**EXTRACTED TEXT:**

The regulator proteins responsible for quorum sensing in this organism are proteins encoded by luxI and luxR. LuxI encodes the enzyme AHL synthase, which catalyses the reaction involved in the biosynthesis of HSLs known as N-3-oxo-hexanoyl-L-homoserine lactone (3-oxo-C6-HSL). LuxR encodes the protein which binds to the AI and also activates the luxA-E and luxI operons.
The aim of this study was to elucidate the effect of changes in environmental condition such as growth media as well as the addition of exogenous homoserine lactone on 3-oxo-C6-HSL on the growth and bio-luminescence in V. fischeri. A BMG LABTECH microplate reader was used to measure absorbance and luminescence in script mode.
Materials & Methods
Bacteria strain and Media
V. fischeri ESR1 and its mutants were kindly supplied by Prof Edward G. Ruby. The ESR1 variants include a signal-negative mutant that does not synthesize the 3-oxo-C6-HSL signal but can still respond to exogenous 3-oxo-C6-HSL, (V. fischeri KV240) and a signal-blind strain that produces 3-oxo-C6-HSL but do not respond to 3-oxo-C6-HSL (V. fischeri KV267).

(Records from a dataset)
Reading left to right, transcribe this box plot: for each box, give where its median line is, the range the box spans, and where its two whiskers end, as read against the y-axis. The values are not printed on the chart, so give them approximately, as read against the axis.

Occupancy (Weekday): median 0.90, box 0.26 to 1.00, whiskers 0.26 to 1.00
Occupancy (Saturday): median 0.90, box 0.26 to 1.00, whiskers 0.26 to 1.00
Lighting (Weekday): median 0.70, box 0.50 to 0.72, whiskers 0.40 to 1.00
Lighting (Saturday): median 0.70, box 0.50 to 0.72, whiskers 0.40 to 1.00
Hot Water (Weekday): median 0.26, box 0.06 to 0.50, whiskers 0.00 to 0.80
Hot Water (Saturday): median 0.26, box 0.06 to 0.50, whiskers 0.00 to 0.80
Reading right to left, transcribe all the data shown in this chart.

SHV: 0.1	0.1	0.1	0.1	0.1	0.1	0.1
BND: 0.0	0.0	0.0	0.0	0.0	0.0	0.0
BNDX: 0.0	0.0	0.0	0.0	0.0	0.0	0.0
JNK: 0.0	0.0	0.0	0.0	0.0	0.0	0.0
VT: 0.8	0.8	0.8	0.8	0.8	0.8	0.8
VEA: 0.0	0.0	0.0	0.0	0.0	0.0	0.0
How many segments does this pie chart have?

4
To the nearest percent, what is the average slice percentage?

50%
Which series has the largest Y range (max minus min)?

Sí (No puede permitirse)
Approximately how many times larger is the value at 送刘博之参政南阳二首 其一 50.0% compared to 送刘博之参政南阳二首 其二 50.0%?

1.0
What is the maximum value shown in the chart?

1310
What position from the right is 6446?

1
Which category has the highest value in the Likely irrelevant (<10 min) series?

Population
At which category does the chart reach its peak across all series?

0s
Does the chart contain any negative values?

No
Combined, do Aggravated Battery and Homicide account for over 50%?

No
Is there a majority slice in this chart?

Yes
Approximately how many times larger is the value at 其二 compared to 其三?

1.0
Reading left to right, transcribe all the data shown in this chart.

**TASKS FOR THIS EXERCISE:**
• a. Write out the quorum-sensing passage from "Materials & Methods" up to and including "(V. fischeri KV267).".
• b. Pick up the passage on quorum sensing in V. fischeri at its last sentence and keep writing it.
These items are separate material and are not part of the quorum-sensing passage.

**ANSWERS BY ITEM:**
• a.
Materials & Methods
Bacteria strain and Media
V. fischeri ESR1 and its mutants were kindly supplied by Prof Edward G. Ruby. The ESR1 variants include a signal-negative mutant that does not synthesize the 3-oxo-C6-HSL signal but can still respond to exogenous 3-oxo-C6-HSL, (V. fischeri KV240) and a signal-blind strain that produces 3-oxo-C6-HSL but do not respond to 3-oxo-C6-HSL (V. fischeri KV267).

• b.
All V. fischeri strains were grown in Luria-Bertani salt media (LBS), which contains 1% (wt/vol) tryptone, 0.5%(wt/vol) yeast extract (wt/vol), 2% NaCl (wt/vol), and 0.3% (vol/vol) glycerol in 50 mM Tris-HCl (pH 7.5) or in seawater tryptone (SWT) which contains 0.5% (wt/vol) tryptone, 0.3% (wt/vol) yeast extract, and 0.3% glycerol (vol/vol) in 70% seawater.
Evaluation of V. fischeri growth and bioluminescence under different media and concentrations of homoserine lactone
The growth and bioluminescence of all V. fischeri strains were monitored using a multi-mode plate reader from BMG LABTECH. Briefly, overnight cultures of V. fischeri strains grown in the above media at 28°C were inoculated to fresh media (1:500 dilution) with or without the addition of exogenous 3-oxo-C6-HSL. 200 μL of diluted cells (quadruplicate) were then transferred into a white 96 well clear bottom microplate (Greiner Bio-One).
The instrument incubation temperature was set at 28°C with continuous shaking at 300 rpm. The OD600 and luminescence were then measured every hour for at least 16 h. The V. fischeri bioluminescence reading was reported as relative light units (RLU) divided by OD600.
Results & Discussion
The increase in cell number over time for V. fischeri strains, grown in LBS and SWT can be seen in figure 2. The growth curves represent a typical growth curve under batch conditions with two clearly distinct phases i.e. exponential 2-8 h and onset of stationary phase after 8 h.
There was no significant difference between each strain, suggesting that quorum sensing in V. fischeri does not promote or inhibit growth.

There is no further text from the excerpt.